Employee Zach Curtis said he witnessed the immediate aftermath.
“I feel a certain amount of disbelief and a certain amount of compassion," Curtis said. “I thought he was hit by a car but he apparently sat on the edge of the hotel there on the fourth floor and pushed himself off with his feet.”
The man, according to witnesses and hotel staff, wasn't carrying any possessions when he jumped, but he left some shoes and an odd assortment of personal items on the sidewalk in front of the hotel beforehand, according to Anway.

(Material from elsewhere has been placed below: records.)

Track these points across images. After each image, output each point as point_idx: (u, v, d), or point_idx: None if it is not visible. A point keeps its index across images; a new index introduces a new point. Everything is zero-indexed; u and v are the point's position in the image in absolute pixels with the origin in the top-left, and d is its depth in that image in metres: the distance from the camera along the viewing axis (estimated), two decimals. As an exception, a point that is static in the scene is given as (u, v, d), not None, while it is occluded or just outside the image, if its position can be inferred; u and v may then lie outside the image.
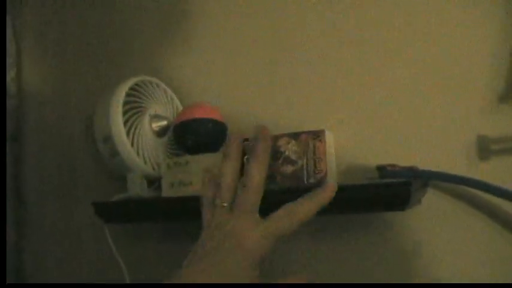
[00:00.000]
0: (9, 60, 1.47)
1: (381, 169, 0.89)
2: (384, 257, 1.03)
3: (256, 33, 1.19)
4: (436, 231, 0.98)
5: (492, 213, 0.94)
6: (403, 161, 0.95)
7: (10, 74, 1.48)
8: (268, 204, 0.96)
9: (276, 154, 1.08)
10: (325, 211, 0.94)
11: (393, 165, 0.90)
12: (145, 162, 1.11)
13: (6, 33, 1.45)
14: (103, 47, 1.43)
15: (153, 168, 1.12)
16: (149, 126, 1.15)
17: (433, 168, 0.92)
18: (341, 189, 0.89)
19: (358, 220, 1.05)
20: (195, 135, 1.05)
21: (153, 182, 1.14)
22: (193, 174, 1.03)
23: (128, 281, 1.10)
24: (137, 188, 1.11)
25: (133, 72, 1.18)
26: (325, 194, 0.75)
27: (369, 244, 1.04)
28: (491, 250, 0.94)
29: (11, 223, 1.43)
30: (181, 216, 1.06)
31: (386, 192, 0.82)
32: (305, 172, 1.04)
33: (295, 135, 1.08)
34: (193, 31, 1.28)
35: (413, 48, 1.02)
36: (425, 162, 0.96)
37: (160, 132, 1.17)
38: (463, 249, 0.96)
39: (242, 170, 0.77)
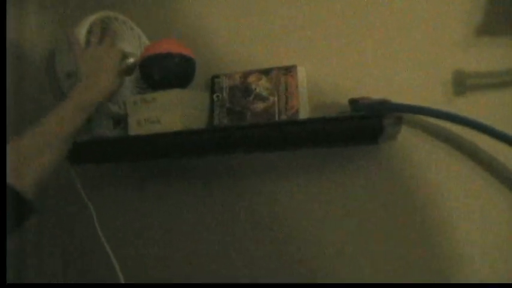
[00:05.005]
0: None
1: (353, 102, 0.87)
2: (360, 190, 1.02)
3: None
4: (411, 165, 0.97)
5: (464, 148, 0.92)
6: (377, 97, 0.92)
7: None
8: (239, 141, 0.94)
9: (246, 91, 1.04)
10: (299, 145, 0.92)
11: (366, 98, 0.87)
12: (110, 100, 1.06)
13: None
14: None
15: (119, 107, 1.08)
16: (115, 63, 1.09)
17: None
18: (313, 122, 0.86)
19: (334, 154, 1.03)
20: (161, 70, 1.00)
21: (119, 122, 1.09)
22: (161, 111, 0.99)
23: (96, 223, 1.07)
24: (103, 128, 1.07)
25: (99, 8, 1.12)
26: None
27: (345, 177, 1.02)
28: (465, 182, 0.93)
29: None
30: (150, 154, 1.02)
31: (359, 124, 0.80)
32: (277, 109, 1.01)
33: (266, 72, 1.04)
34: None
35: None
36: (400, 98, 0.93)
37: (127, 71, 1.12)
38: (437, 181, 0.95)
39: None
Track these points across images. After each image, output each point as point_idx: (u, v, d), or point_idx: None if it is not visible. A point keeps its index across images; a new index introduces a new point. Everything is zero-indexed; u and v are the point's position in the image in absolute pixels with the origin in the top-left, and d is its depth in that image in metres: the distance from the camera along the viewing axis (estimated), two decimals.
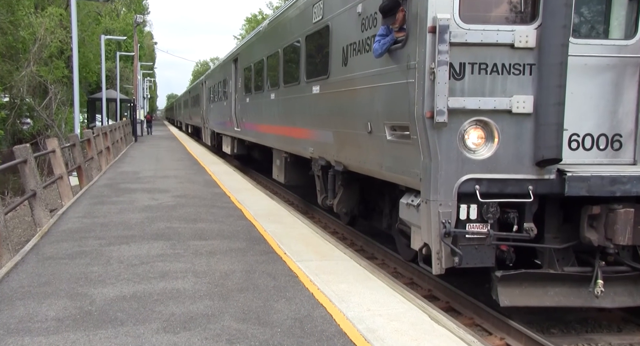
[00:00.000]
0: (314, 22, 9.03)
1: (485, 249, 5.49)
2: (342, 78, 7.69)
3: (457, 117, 5.33)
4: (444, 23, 5.16)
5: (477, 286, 6.85)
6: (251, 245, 7.21)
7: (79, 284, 5.52)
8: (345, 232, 10.41)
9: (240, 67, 17.20)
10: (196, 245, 7.13)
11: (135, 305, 4.97)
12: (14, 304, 4.95)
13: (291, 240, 7.49)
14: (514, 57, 5.34)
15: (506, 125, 5.39)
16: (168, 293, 5.30)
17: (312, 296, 5.25)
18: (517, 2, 5.50)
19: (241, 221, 8.75)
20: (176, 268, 6.12)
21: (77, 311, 4.78)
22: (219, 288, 5.47)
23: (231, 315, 4.77)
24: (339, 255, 6.84)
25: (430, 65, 5.25)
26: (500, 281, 5.56)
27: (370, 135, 6.83)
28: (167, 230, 8.02)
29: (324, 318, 4.73)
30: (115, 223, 8.42)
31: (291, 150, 11.36)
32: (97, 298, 5.12)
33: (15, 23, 27.71)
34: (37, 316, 4.66)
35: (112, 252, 6.76)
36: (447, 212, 5.38)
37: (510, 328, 5.90)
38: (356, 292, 5.42)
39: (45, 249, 6.88)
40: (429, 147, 5.43)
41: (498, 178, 5.42)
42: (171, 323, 4.55)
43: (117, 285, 5.52)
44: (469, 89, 5.33)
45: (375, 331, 4.49)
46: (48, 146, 11.59)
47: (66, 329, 4.41)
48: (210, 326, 4.52)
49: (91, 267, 6.10)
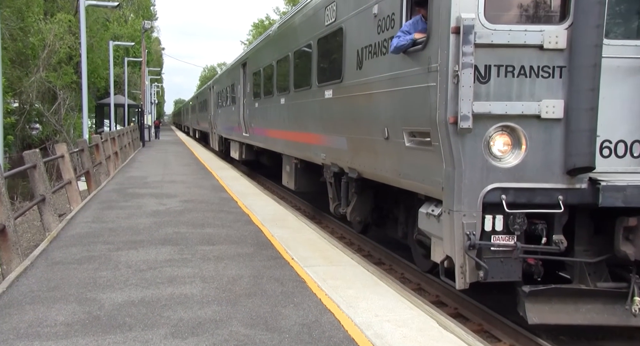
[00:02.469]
0: (326, 24, 8.85)
1: (511, 262, 5.19)
2: (357, 82, 7.48)
3: (482, 122, 5.07)
4: (469, 23, 4.90)
5: (485, 292, 6.82)
6: (259, 250, 7.22)
7: (88, 289, 5.54)
8: (353, 237, 10.40)
9: (248, 72, 17.06)
10: (204, 250, 7.14)
11: (144, 310, 4.98)
12: (23, 308, 4.97)
13: (299, 245, 7.49)
14: (543, 59, 5.06)
15: (534, 131, 5.11)
16: (176, 298, 5.31)
17: (319, 302, 5.24)
18: (546, 0, 5.22)
19: (248, 226, 8.76)
20: (184, 273, 6.13)
21: (86, 316, 4.80)
22: (227, 293, 5.47)
23: (239, 320, 4.77)
24: (347, 261, 6.83)
25: (453, 68, 5.00)
26: (528, 297, 5.23)
27: (387, 141, 6.60)
28: (175, 235, 8.04)
29: (331, 323, 4.72)
30: (123, 228, 8.45)
31: (302, 156, 11.17)
32: (105, 303, 5.14)
33: (25, 29, 28.01)
34: (47, 321, 4.68)
35: (121, 256, 6.78)
36: (471, 223, 5.10)
37: (519, 335, 5.86)
38: (364, 298, 5.41)
39: (54, 254, 6.91)
40: (452, 154, 5.17)
41: (526, 188, 5.14)
42: (179, 329, 4.56)
43: (126, 290, 5.53)
44: (495, 93, 5.07)
45: (384, 337, 4.48)
46: (57, 151, 11.66)
47: (75, 334, 4.42)
48: (219, 331, 4.52)
49: (100, 272, 6.12)
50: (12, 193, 18.96)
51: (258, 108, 15.28)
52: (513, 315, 6.21)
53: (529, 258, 5.30)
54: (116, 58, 40.35)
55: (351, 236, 10.49)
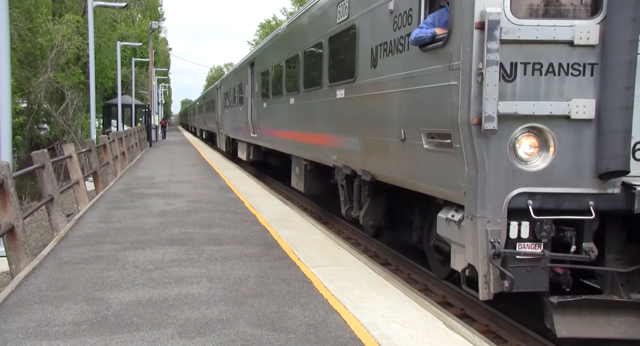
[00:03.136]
0: (338, 22, 8.63)
1: (538, 272, 4.92)
2: (371, 81, 7.22)
3: (507, 123, 4.81)
4: (494, 18, 4.64)
5: None
6: (265, 250, 7.24)
7: (96, 289, 5.57)
8: (360, 238, 10.40)
9: (257, 71, 16.76)
10: (211, 250, 7.16)
11: (151, 309, 5.00)
12: (32, 308, 5.01)
13: (305, 246, 7.50)
14: (573, 56, 4.78)
15: (563, 133, 4.84)
16: (183, 298, 5.33)
17: (326, 302, 5.25)
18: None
19: (255, 226, 8.78)
20: (191, 273, 6.16)
21: (94, 316, 4.83)
22: (234, 293, 5.49)
23: (246, 320, 4.79)
24: (353, 261, 6.84)
25: (477, 66, 4.74)
26: (556, 308, 4.92)
27: (404, 142, 6.34)
28: (182, 235, 8.07)
29: (338, 324, 4.72)
30: (130, 228, 8.49)
31: (312, 157, 10.91)
32: (113, 302, 5.17)
33: (33, 30, 28.21)
34: (55, 320, 4.71)
35: (128, 256, 6.82)
36: (496, 230, 4.85)
37: (526, 336, 5.85)
38: (370, 298, 5.41)
39: (62, 254, 6.96)
40: (475, 157, 4.91)
41: (554, 193, 4.87)
42: (186, 328, 4.58)
43: (133, 289, 5.56)
44: (521, 92, 4.81)
45: (390, 337, 4.48)
46: (65, 151, 11.73)
47: (83, 333, 4.45)
48: (225, 331, 4.54)
49: (107, 272, 6.15)
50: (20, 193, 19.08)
51: (266, 109, 15.05)
52: (519, 315, 6.21)
53: (556, 267, 5.03)
54: (123, 58, 40.54)
55: (358, 237, 10.49)
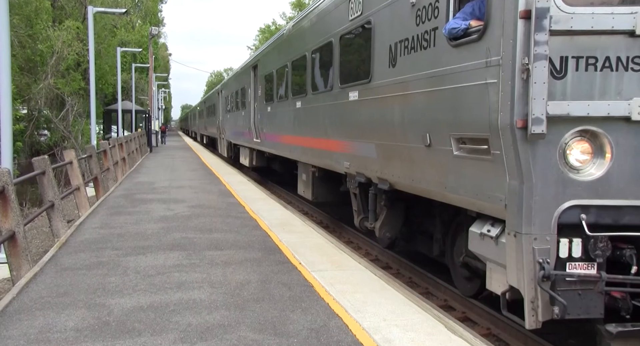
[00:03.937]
0: (350, 19, 8.08)
1: (592, 296, 4.37)
2: (390, 81, 6.65)
3: (556, 126, 4.27)
4: (543, 5, 4.09)
5: (492, 296, 6.80)
6: (266, 255, 7.24)
7: (97, 295, 5.57)
8: (360, 241, 10.41)
9: (260, 74, 16.14)
10: (212, 255, 7.17)
11: (152, 315, 5.00)
12: (33, 314, 5.01)
13: (306, 250, 7.50)
14: (634, 48, 4.20)
15: (622, 137, 4.29)
16: (184, 303, 5.33)
17: (327, 307, 5.25)
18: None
19: (256, 231, 8.79)
20: (192, 278, 6.16)
21: (95, 322, 4.83)
22: (235, 298, 5.49)
23: (247, 325, 4.78)
24: (354, 265, 6.84)
25: (522, 61, 4.18)
26: (615, 339, 4.34)
27: (429, 148, 5.78)
28: (183, 240, 8.07)
29: (340, 328, 4.72)
30: (131, 234, 8.49)
31: (320, 163, 10.30)
32: (114, 308, 5.17)
33: (33, 36, 28.26)
34: (56, 327, 4.71)
35: (129, 262, 6.82)
36: (544, 248, 4.32)
37: (528, 339, 5.84)
38: (372, 302, 5.41)
39: (63, 260, 6.96)
40: (519, 165, 4.35)
41: (611, 205, 4.35)
42: (188, 334, 4.58)
43: (134, 295, 5.56)
44: (573, 91, 4.26)
45: (392, 341, 4.48)
46: (65, 157, 11.74)
47: (85, 339, 4.45)
48: (227, 336, 4.54)
49: (108, 278, 6.16)
50: (21, 199, 19.10)
51: (270, 113, 14.49)
52: (521, 318, 6.20)
53: (613, 291, 4.47)
54: (123, 64, 40.59)
55: (358, 240, 10.49)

“We saw this kid fall,” said Joshua Short, 22, of Ashland, who was passing by when it happened. “When I went over to him he was breathing. From what I saw, that kid should be dead. We didn’t know him, but he had torn shoes and wore clothes like us.”
Short, who is homeless, said he has been fighting tears since it happened. “Everyone has a heart," he said. "Someone goes and does that, it makes me feel you need to be there for someone. If someone is sad like that, you just need to be there.”
Anway said the fourth floor is locked and secured. The man would have had to climb over barriers to get up there.
“He had to go to great efforts," Anway said. "It’s secured.”
According to Ashland Daily Tidings archives, in 2014, two Ashland police officers received life-saving awards for their efforts in stopping a man who was attempting to kill himself by jumping off the Ashland Springs Hotel.
The hotel, which opened in 1925, has nine floors and is 118 feet high. The fall from the fourth floor would have been roughly 40 feet high.